Un aperçu de mon travail à cette adresse: www.dorianne-wotton.book.fr
Après avoir pratiqué, depuis l'enfance, divers modes d'expression, c'est en autodidacte et par hasard que j'ai abordé la photographie en 2007.
En proie depuis toujours à un flagrant délire de contradictions, je n'ai toujours eu de cesse de capter mes hallucinations; m'abandonner devant l'objet que je contemple, m'enivrer d'innombrables associations d'idées, conduire mon imagination dans l'incertain et l'indéterminé de sa fantaisie.
Animée par une forme de colère, une sordide détresse ironique, j'ai toujours cherché à exprimer dans mes créations une douce déception, voire un élégant malaise quant à la réalité extérieure. Le recours à différentes fioritures pour rendre ma réalité plus acceptable à des yeux trop vite heurtés est un mal parfois nécessaire... A cet égard, la photographie s'est avérée être un puissant vecteur me permettant de transcrire ces images mentales que je ne savais exprimer, de matérialiser mes visions. Elle est aussi un travail introspectif pour gérer mes démons, mes névroses; contenir mon instabilité, réprimer mes passions. Aimant la solitude inhérente à la prise de vue, la capture de l'image est rapidement devenue une grande joie physique et intellectuelle.
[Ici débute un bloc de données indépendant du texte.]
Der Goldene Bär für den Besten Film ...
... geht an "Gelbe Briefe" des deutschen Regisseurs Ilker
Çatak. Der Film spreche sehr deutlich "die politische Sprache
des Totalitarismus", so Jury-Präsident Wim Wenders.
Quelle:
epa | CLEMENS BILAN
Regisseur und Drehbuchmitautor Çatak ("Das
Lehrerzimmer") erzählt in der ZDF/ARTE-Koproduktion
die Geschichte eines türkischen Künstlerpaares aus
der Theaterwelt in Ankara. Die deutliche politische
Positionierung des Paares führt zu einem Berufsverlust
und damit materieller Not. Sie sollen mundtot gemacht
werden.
La photo fait rêver, elle travaille notre rêverie et notre inconscient, elle habite notre imagination et notre imaginaire. Elle nous fait basculer dans un autre espace et un autre temps. Avec la photographie, je ne raisonne pas, je rêve. Un renoncement triste et tendre; une languissante agonie. Un idéal complexe. Fouillant au fond de moi, j'essaie tant bien que mal de donner une forme à ces aspirations vagues, ces tristesses sans cause, ces émotions sans objet. Dans une société où l'immédiateté prime, j'ai choisi de figer le temps.
Mon approche photographique est principalement consacrée à la représentation de l'esthétique de la désolation. Il s'agit de montrer le monde tel que je le ressens, souligner l'obscur, le mystérieux... Pointer ce qu'on comprend de misère, de faiblesse, de banalité, de laid... Attirer le regard sur ce qui fait sens, sur ces multitudes de petites choses sur lesquelles les regards ne s'attardent pas car elles ne rentrent pas dans les codes esthétiques ou moraux. Intéresser et montrer ce que le monde peut avoir de noirceur, de douloureux, etc. Reconnaître que tout est habité par le chimérique, le fictif, l'imaginaire, l'irréel, bref le romanesque.
Tout devient alors potentiellement objet et sujet de mes créations, pourvu qu'ils répondent à cette démarche artistique. C'est ainsi que chaque série est une nouvelle mission, une errance, une recherche en faveur de ces images qui visent avant tout à mettre en scène l'esthétique de la désolation. Cette démarche se caractérise alors visuellement, quelque soit le sujet, par des ruptures, des discontinuités et une poïétique du décalage, du métissage et de l'amalgame.
Loin des ritournelles prétentieusement sophistiquées, loin des codes techniques et esthétiques, tout est affaire de sensations. Je ne me limite donc pas par un format photographique ou des tabous. Grain, flou, textures, surimpression, déformation, accidents. Je fais rendre tout ce qu'il peut à ce procédé.
Le moyen? L'exode mental, quelque soit sa forme et où qu'il me mène... L'exploration et la sublimation des affects les plus extrêmes...L'exaltation devant l'esthétique de la désolation que le monde et mes contemporains m'offrent quotidiennement... La confusion des genres, des valeurs et des dogmes... L'illusion de me fondre dans un autre monde, enveloppée par mes doux et oppressants compagnons narcotiques...
Le résultat? Un long et insipide prosélytisme, des anachronismes irritants, une somme d'abjections et d'arrogances devant la faune grouillante, insipide et grégaire, une hébéphrénie frivole, une fiévreuse instabilité, un caractère imperturbable, une litanie affligeante et affligée. Un oxymore incarné. Le tout et son contraire. Noir sur blanc.
Ainsi, ne reculant devant aucun dégoût, et sans sacrifier au snobisme de la « Culture » (les détails de la vie sont tellement plus enivrants!), je photographie.. Du moins, j'essaie. Reflets furtifs, échos troublés de ma conscience; miroirs déformés de la dureté, de la cruauté et de la violence impitoyable du réel; colères, songeries et paradoxes... Espérant secrètement que d'Autres partageront cette quête de (non) sens et cette apologie de la désolation.